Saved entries
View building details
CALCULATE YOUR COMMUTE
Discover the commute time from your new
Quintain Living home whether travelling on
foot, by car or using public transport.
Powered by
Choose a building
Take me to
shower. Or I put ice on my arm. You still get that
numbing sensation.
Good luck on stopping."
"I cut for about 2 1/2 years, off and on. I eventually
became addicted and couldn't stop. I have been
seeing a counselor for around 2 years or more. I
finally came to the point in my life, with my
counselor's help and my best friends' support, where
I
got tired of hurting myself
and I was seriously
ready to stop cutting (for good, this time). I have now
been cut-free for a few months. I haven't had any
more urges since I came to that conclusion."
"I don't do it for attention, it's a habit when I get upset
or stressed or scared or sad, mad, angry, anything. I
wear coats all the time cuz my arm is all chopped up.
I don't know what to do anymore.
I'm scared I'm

* * *

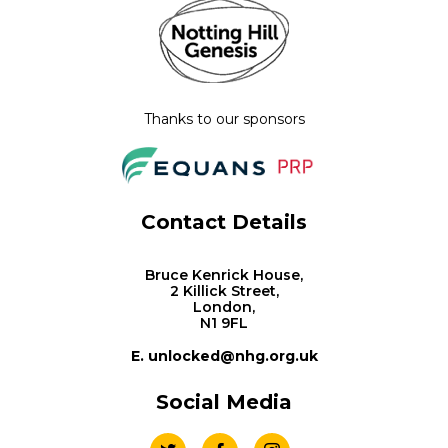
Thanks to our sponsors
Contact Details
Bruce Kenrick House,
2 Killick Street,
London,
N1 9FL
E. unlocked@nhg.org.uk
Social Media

WHAT IS REQUIRED:
The range runs from the line above containing "more urges since" to the line containing "I'm scared I'm", inclusive. Restate those lines word for word and no others.

SOLUTION TO THIS EXERCISE:
more urges since I came to that conclusion."
"I don't do it for attention, it's a habit when I get upset
or stressed or scared or sad, mad, angry, anything. I
wear coats all the time cuz my arm is all chopped up.
I don't know what to do anymore.
I'm scared I'm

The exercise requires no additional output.